- _MATERIAL PROVIDED_
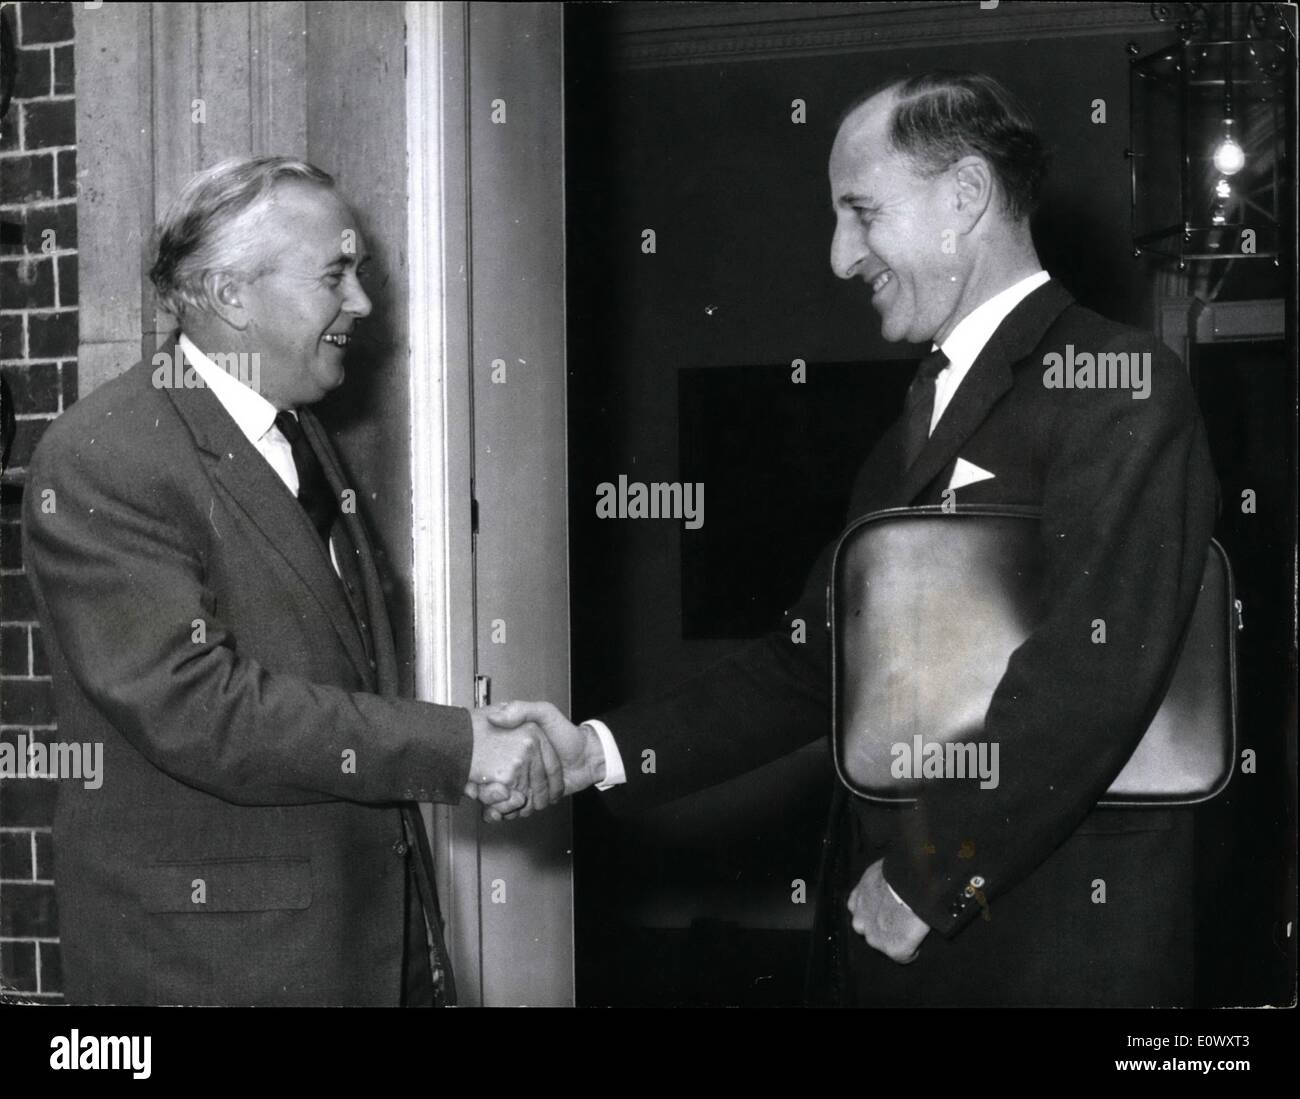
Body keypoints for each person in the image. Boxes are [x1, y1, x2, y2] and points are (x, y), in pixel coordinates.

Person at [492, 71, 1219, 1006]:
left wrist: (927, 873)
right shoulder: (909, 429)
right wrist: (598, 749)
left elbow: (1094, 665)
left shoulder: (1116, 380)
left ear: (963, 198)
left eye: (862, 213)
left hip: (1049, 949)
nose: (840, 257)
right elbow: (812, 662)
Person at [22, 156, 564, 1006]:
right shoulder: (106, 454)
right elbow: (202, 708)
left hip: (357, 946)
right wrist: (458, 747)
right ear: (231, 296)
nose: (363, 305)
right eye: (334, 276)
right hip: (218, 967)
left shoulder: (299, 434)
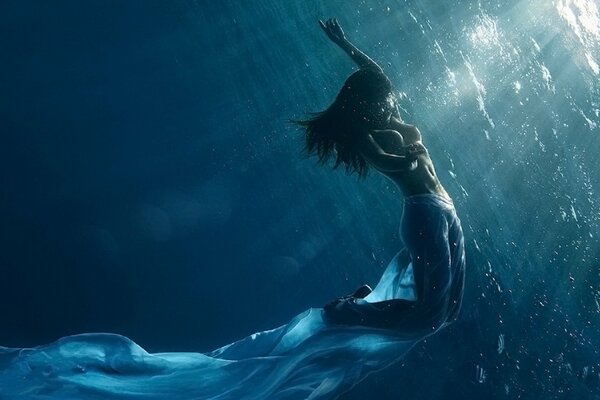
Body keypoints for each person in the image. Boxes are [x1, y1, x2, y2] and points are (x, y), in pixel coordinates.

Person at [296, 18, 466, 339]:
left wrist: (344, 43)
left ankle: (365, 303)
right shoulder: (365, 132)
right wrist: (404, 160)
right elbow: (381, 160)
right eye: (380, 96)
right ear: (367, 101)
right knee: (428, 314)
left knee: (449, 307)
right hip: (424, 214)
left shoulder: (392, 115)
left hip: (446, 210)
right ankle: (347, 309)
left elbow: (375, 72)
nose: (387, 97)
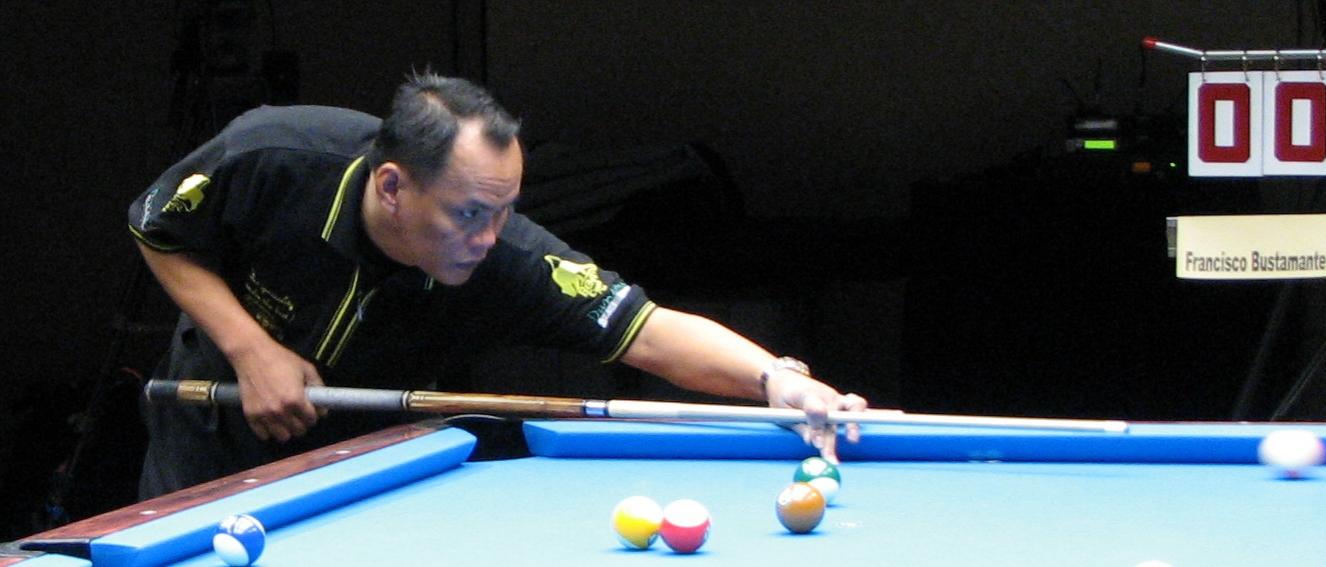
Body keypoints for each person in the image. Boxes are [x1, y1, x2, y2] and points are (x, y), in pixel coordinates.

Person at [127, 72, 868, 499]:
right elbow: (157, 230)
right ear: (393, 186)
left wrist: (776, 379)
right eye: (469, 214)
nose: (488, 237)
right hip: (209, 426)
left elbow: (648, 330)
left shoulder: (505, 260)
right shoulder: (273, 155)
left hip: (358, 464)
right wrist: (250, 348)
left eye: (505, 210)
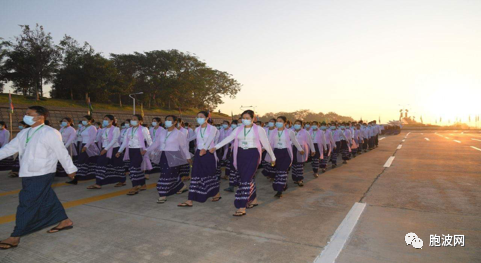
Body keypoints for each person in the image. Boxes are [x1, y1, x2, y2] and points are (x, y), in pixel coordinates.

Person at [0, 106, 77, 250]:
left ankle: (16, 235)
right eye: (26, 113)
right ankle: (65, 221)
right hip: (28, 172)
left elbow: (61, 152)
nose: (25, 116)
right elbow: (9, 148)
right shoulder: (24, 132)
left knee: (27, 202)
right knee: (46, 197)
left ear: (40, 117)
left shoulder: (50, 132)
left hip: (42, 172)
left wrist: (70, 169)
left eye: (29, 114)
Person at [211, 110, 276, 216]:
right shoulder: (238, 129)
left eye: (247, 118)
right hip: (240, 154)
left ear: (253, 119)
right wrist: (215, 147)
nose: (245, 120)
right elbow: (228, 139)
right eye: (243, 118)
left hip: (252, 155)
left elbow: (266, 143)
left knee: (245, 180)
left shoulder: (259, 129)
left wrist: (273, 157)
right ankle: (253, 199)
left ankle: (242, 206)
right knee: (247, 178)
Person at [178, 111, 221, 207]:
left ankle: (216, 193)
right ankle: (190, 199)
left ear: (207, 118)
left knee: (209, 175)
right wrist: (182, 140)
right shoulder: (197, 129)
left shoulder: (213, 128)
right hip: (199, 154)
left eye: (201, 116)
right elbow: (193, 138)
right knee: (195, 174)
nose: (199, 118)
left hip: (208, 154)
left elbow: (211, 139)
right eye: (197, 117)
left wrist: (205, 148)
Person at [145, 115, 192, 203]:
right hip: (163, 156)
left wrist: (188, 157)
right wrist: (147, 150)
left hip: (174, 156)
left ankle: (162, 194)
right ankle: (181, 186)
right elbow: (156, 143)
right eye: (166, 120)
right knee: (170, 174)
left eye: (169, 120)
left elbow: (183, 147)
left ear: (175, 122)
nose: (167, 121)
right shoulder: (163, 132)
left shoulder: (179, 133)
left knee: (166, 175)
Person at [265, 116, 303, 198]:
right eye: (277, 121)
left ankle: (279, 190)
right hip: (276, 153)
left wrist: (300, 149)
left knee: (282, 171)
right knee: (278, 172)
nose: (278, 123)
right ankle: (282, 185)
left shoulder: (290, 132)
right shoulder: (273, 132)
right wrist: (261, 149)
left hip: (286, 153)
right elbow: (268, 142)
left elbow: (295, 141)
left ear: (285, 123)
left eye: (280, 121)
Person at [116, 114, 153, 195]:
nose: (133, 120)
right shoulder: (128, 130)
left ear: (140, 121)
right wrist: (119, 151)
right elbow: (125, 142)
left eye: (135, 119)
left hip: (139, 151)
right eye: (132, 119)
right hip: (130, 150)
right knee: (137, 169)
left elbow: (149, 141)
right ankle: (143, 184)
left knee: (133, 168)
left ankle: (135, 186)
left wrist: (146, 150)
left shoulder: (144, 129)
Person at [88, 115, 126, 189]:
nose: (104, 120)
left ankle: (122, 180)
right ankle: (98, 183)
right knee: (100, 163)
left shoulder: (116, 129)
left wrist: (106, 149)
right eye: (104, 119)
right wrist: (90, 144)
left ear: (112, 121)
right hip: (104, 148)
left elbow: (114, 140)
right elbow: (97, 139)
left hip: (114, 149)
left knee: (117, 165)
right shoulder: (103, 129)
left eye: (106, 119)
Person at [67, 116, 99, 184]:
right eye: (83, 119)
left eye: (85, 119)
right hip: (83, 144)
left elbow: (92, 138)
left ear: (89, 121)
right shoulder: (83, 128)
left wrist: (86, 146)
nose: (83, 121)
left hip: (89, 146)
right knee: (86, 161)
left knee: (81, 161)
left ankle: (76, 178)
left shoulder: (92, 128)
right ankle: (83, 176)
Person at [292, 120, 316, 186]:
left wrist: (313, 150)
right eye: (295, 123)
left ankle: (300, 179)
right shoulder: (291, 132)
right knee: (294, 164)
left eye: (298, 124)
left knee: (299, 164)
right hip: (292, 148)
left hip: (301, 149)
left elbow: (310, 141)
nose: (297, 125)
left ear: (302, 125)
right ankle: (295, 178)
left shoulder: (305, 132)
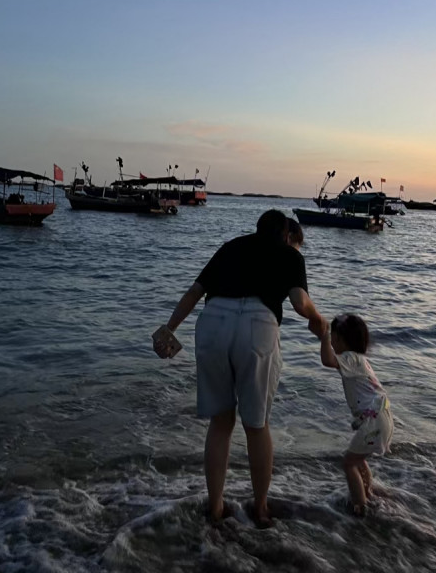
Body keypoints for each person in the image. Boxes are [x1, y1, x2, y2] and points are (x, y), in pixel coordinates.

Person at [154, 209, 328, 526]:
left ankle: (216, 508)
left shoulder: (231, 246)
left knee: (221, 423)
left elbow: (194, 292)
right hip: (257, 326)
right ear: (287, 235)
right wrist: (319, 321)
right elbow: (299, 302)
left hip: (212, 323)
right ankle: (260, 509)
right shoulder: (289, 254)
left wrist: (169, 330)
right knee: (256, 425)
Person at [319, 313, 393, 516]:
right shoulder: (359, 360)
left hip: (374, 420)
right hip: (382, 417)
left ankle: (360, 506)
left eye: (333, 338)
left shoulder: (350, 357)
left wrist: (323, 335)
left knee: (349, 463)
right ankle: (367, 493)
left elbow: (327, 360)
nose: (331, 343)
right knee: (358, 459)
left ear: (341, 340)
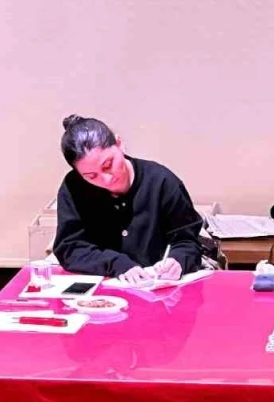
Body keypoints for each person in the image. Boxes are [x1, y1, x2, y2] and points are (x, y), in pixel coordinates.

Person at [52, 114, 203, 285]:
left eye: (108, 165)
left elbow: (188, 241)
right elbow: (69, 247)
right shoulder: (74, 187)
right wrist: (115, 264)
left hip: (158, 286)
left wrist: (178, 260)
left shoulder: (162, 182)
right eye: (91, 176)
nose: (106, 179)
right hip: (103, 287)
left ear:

- _TASK DESCRIPTION_
Leave out the pictures and reproduce the rest of the records exactly.

- _OUTPUT OF THE TASK_
Body keypoints for each person in the image. Boxes are [x1, y1, x2, y2] and points are (x, y), in pixel coordinates.

Person at [492, 71, 1219, 1006]:
left wrist: (927, 873)
right shoulder: (909, 429)
right wrist: (598, 749)
left elbow: (1094, 665)
left shoulder: (1116, 380)
left ear: (963, 198)
left eye: (862, 213)
left hip: (1049, 949)
nose: (840, 257)
right elbow: (812, 662)
Person at [22, 156, 564, 1006]:
right shoulder: (106, 454)
right elbow: (202, 708)
left hip: (357, 946)
right wrist: (458, 747)
right ear: (231, 296)
nose: (363, 305)
right eye: (334, 276)
right hip: (218, 967)
left shoulder: (299, 434)
Body keypoints for each person in the image. Boxes are [x1, y1, x2, y2] and points are (x, y), in pixel coordinates.

Person at [296, 18, 466, 339]:
left wrist: (344, 43)
left ankle: (365, 303)
right shoulder: (365, 132)
right wrist: (404, 160)
right elbow: (381, 160)
right eye: (380, 96)
right ear: (367, 101)
right knee: (428, 314)
left knee: (449, 307)
right hip: (424, 214)
left shoulder: (392, 115)
left hip: (446, 210)
right ankle: (347, 309)
left elbow: (375, 72)
nose: (387, 97)
Body keypoints for each person in the image. Boxes are [x1, y1, x2, y2] and points are (x, y), in pixel coordinates.

Person at [127, 72, 868, 499]:
right elbow: (157, 230)
right ear: (393, 186)
left wrist: (776, 379)
right eye: (469, 214)
nose: (488, 237)
right hip: (209, 426)
left elbow: (648, 330)
left shoulder: (505, 260)
right shoulder: (273, 155)
left hip: (358, 464)
right wrist: (250, 348)
left eye: (505, 210)
Body keypoints for each person in the image. Boxes are [x1, y1, x2, y2] and points are (x, y), in pixel coordinates.

Person at [0, 106, 77, 250]:
left ankle: (16, 235)
right eye: (26, 113)
right ankle: (65, 221)
right hip: (28, 172)
left elbow: (61, 152)
nose: (25, 116)
right elbow: (9, 148)
right shoulder: (24, 132)
left knee: (27, 202)
right knee: (46, 197)
left ear: (40, 117)
left shoulder: (50, 132)
left hip: (42, 172)
left wrist: (70, 169)
left eye: (29, 114)
Person at [211, 110, 276, 216]:
right shoulder: (238, 129)
left eye: (247, 118)
right hip: (240, 154)
left ear: (253, 119)
right wrist: (215, 147)
nose: (245, 120)
right elbow: (228, 139)
right eye: (243, 118)
left hip: (252, 155)
left elbow: (266, 143)
left knee: (245, 180)
left shoulder: (259, 129)
left wrist: (273, 157)
right ankle: (253, 199)
left ankle: (242, 206)
right knee: (247, 178)
Person at [178, 111, 221, 207]:
left ankle: (216, 193)
right ankle: (190, 199)
left ear: (207, 118)
left knee: (209, 175)
right wrist: (182, 140)
right shoulder: (197, 129)
left shoulder: (213, 128)
right hip: (199, 154)
left eye: (201, 116)
right elbow: (193, 138)
right knee: (195, 174)
nose: (199, 118)
left hip: (208, 154)
left elbow: (211, 139)
right eye: (197, 117)
left wrist: (205, 148)
Person at [145, 115, 192, 203]:
right hip: (163, 156)
left wrist: (188, 157)
right wrist: (147, 150)
left hip: (174, 156)
left ankle: (162, 194)
right ankle: (181, 186)
right elbow: (156, 143)
right eye: (166, 120)
right knee: (170, 174)
left eye: (169, 120)
left elbow: (183, 147)
left ear: (175, 122)
nose: (167, 121)
right shoulder: (163, 132)
left shoulder: (179, 133)
left knee: (166, 175)
Person at [265, 116, 303, 198]:
right eye: (277, 121)
left ankle: (279, 190)
right hip: (276, 153)
left wrist: (300, 149)
left knee: (282, 171)
right knee: (278, 172)
nose: (278, 123)
right ankle: (282, 185)
left shoulder: (290, 132)
right shoulder: (273, 132)
right wrist: (261, 149)
left hip: (286, 153)
right elbow: (268, 142)
left elbow: (295, 141)
left ear: (285, 123)
left eye: (280, 121)
Person at [116, 114, 153, 195]:
nose: (133, 120)
right shoulder: (128, 130)
left ear: (140, 121)
right wrist: (119, 151)
right elbow: (125, 142)
left eye: (135, 119)
left hip: (139, 151)
right eye: (132, 119)
right hip: (130, 150)
right knee: (137, 169)
left elbow: (149, 141)
right ankle: (143, 184)
left knee: (133, 168)
left ankle: (135, 186)
left wrist: (146, 150)
left shoulder: (144, 129)
Person at [88, 115, 126, 189]:
nose: (104, 120)
left ankle: (122, 180)
right ankle: (98, 183)
right knee: (100, 163)
left shoulder: (116, 129)
left wrist: (106, 149)
right eye: (104, 119)
right wrist: (90, 144)
left ear: (112, 121)
right hip: (104, 148)
left elbow: (114, 140)
right elbow: (97, 139)
left hip: (114, 149)
left knee: (117, 165)
right shoulder: (103, 129)
left eye: (106, 119)
Person at [67, 116, 99, 184]:
right eye: (83, 119)
left eye: (85, 119)
right hip: (83, 144)
left elbow: (92, 138)
left ear: (89, 121)
right shoulder: (83, 128)
left wrist: (86, 146)
nose: (83, 121)
left hip: (89, 146)
right knee: (86, 161)
left knee: (81, 161)
left ankle: (76, 178)
left shoulder: (92, 128)
right ankle: (83, 176)
Person at [292, 120, 316, 186]:
left wrist: (313, 150)
right eye: (295, 123)
left ankle: (300, 179)
right shoulder: (291, 132)
right knee: (294, 164)
left eye: (298, 124)
left knee: (299, 164)
right hip: (292, 148)
left hip: (301, 149)
left elbow: (310, 141)
nose: (297, 125)
left ear: (302, 125)
right ankle: (295, 178)
left shoulder: (305, 132)
Body keypoints for each person in the image. Boxes are [x1, y1, x2, y2] and points are (x, y), in pixel coordinates.

Person at [154, 209, 328, 526]:
left ankle: (216, 508)
left shoulder: (231, 246)
left knee: (221, 423)
left elbow: (194, 292)
right hip: (257, 326)
right ear: (287, 235)
right wrist: (319, 321)
right elbow: (299, 302)
left hip: (212, 323)
right ankle: (260, 509)
right shoulder: (289, 254)
left wrist: (169, 330)
right knee: (256, 425)
Person at [319, 313, 393, 516]:
right shoulder: (359, 360)
left hip: (374, 420)
right hip: (382, 417)
left ankle: (360, 506)
left eye: (333, 338)
left shoulder: (350, 357)
left wrist: (323, 335)
left knee: (349, 463)
right ankle: (367, 493)
left elbow: (327, 360)
nose: (331, 343)
right knee: (358, 459)
left ear: (341, 340)
Body keypoints for each person in the image. Boxes are [x1, y1, x2, y2] and points are (x, y), in pixel coordinates.

Person at [52, 114, 203, 285]:
left eye: (108, 165)
left elbow: (188, 241)
right elbow: (69, 247)
right shoulder: (74, 187)
right wrist: (115, 264)
left hip: (158, 286)
left wrist: (178, 260)
left shoulder: (162, 182)
right eye: (91, 176)
nose: (106, 179)
right hip: (103, 287)
left ear:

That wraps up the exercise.